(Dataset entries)
——

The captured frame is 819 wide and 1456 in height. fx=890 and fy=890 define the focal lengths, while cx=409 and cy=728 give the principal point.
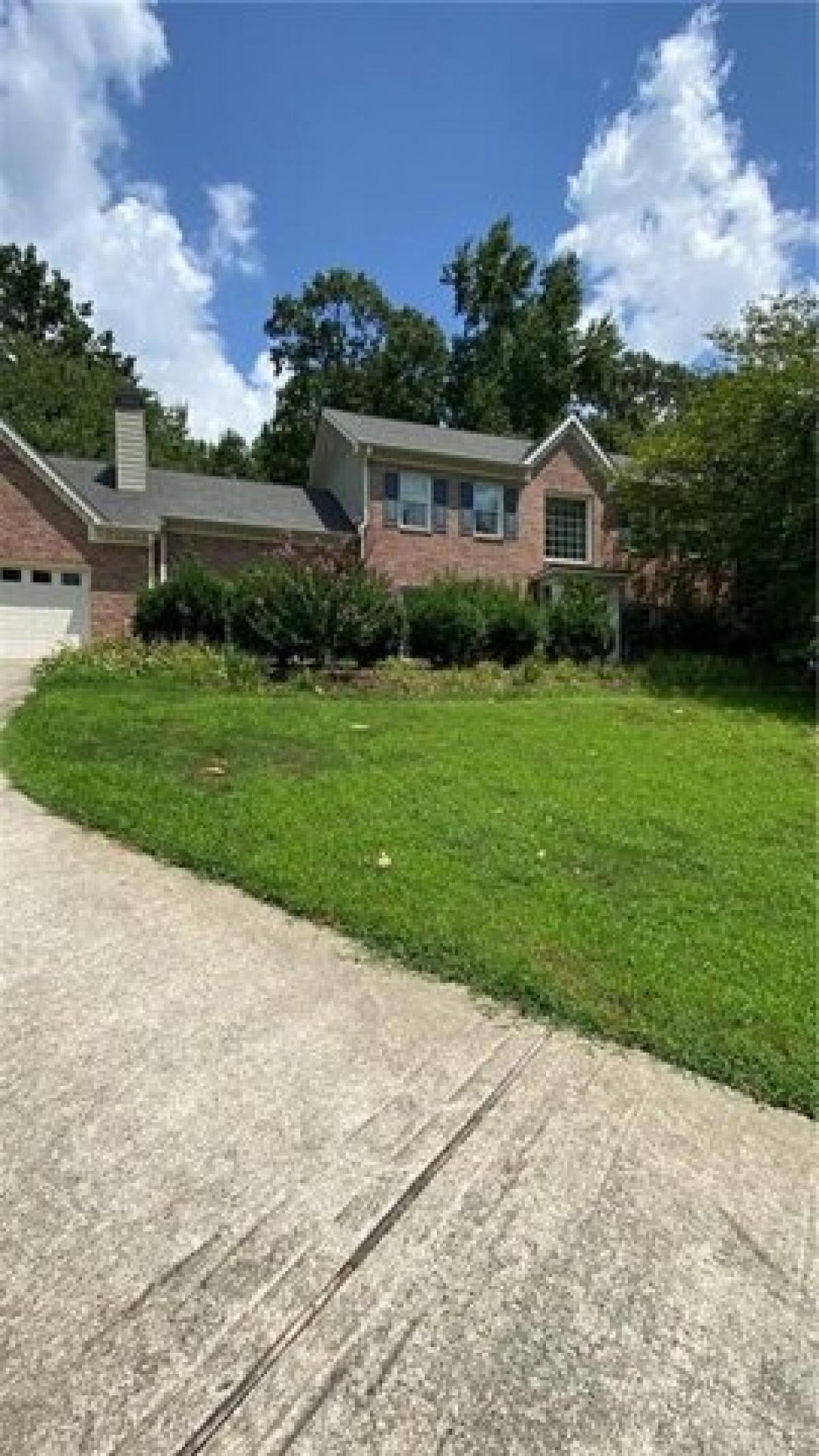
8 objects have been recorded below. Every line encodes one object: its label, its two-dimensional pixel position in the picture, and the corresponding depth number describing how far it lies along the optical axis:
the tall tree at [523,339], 38.91
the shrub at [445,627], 15.98
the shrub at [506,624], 16.61
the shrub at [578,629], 17.78
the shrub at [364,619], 14.55
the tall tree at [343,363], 38.59
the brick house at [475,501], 21.59
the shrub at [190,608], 15.34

——

▸ Action item
Using the entries above, return each line in which the word "tree" occurs.

▸ Final answer
the tall tree at [523,339], 38.91
the tall tree at [343,363], 38.59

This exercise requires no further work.